If you are wondering where the line was where I say we need to ban same-sex marriage, you won't find it. I figure if the OPPONENTS of the amendment aren't making the argument publicly, why should I refute their non-existant argument.

Maybe the "mirage" and "marriage" thing is a little too cute, or trite. But it might stick in people's heads just because the words are similar.

3 comments:

Citizen Tom said...

Nice defense of the marriage amendment, but there is one other point worth mentioning. It goes back to why we have laws. We have laws to protect rights of people? If a law does not protect anybody's rights, it is not needed.

Why do we need a marriage law? Marriage protects the rights of children. It ensures that both of the parties responsible for the conception of a baby take responsibility for the baby's welfare. Hence the need to regulate the union of heterosexuals. Only heterosexual relationships have the potential to produce babies.

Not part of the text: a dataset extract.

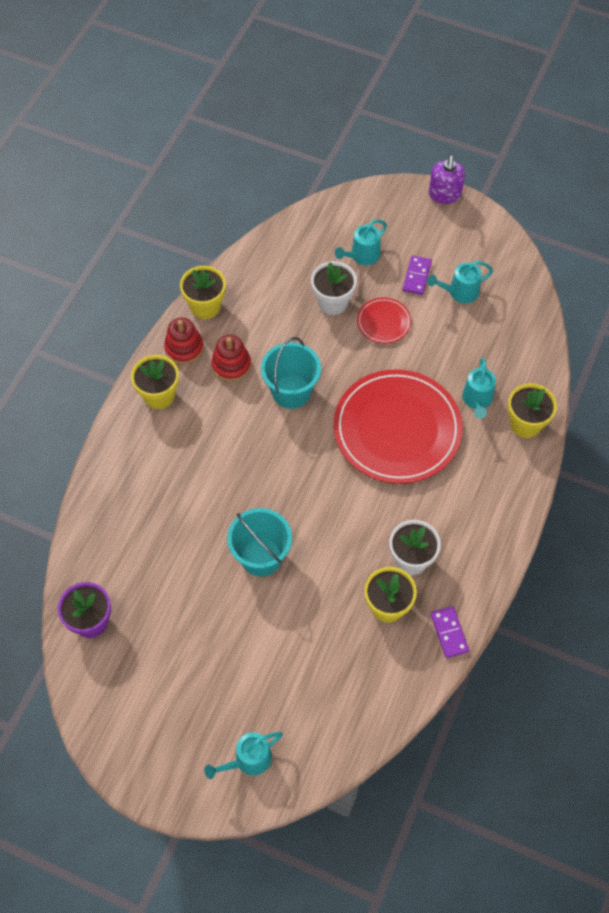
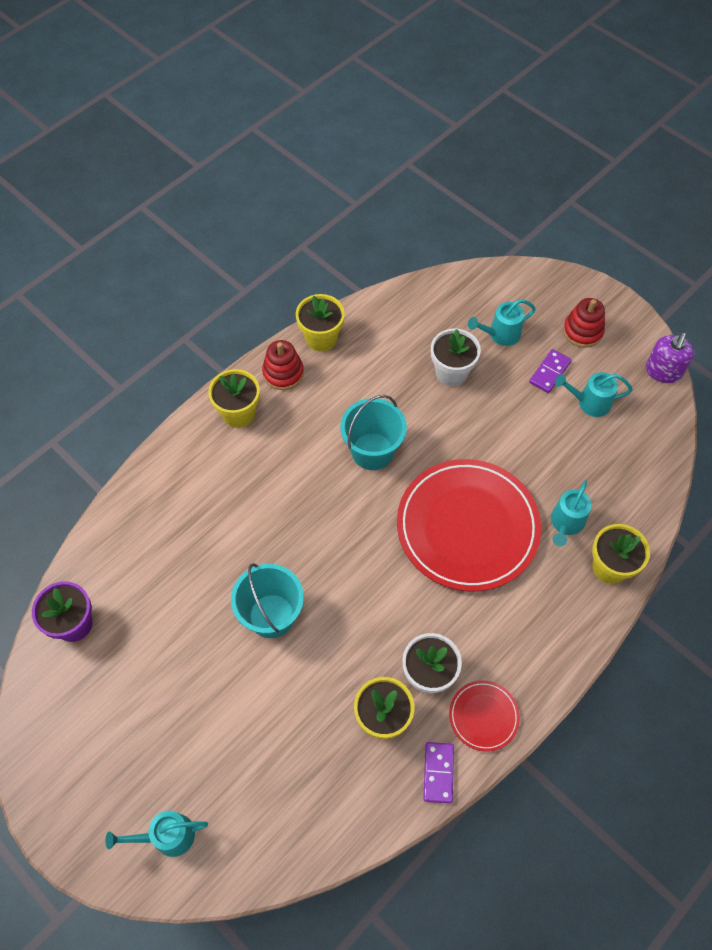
camera: 20 degrees right, 0 degrees up
red stacking toy [212,335,251,382] -> red stacking toy moved to [563,298,605,348]
red plate [357,297,412,344] -> red plate moved to [449,680,520,752]
purple soap dispenser [429,156,465,204] -> purple soap dispenser moved to [646,332,695,383]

Since homosexual relationships do not produce babies, there exists no practical reason for the state to recognize such "marriages." Licensing such "marriages" would only serve as an endorsement by the government. Issuing such endorsements is not the proper role of government.

hr_conservative said...

Being added to my "Marriage Hall of Fame"

This is a great post and love the part where Del. Marshall says that out of 90 some million residents, not one person can the ACLU find to file a lawsuit!

Anonymous said...

Great article debunking the smokescreen.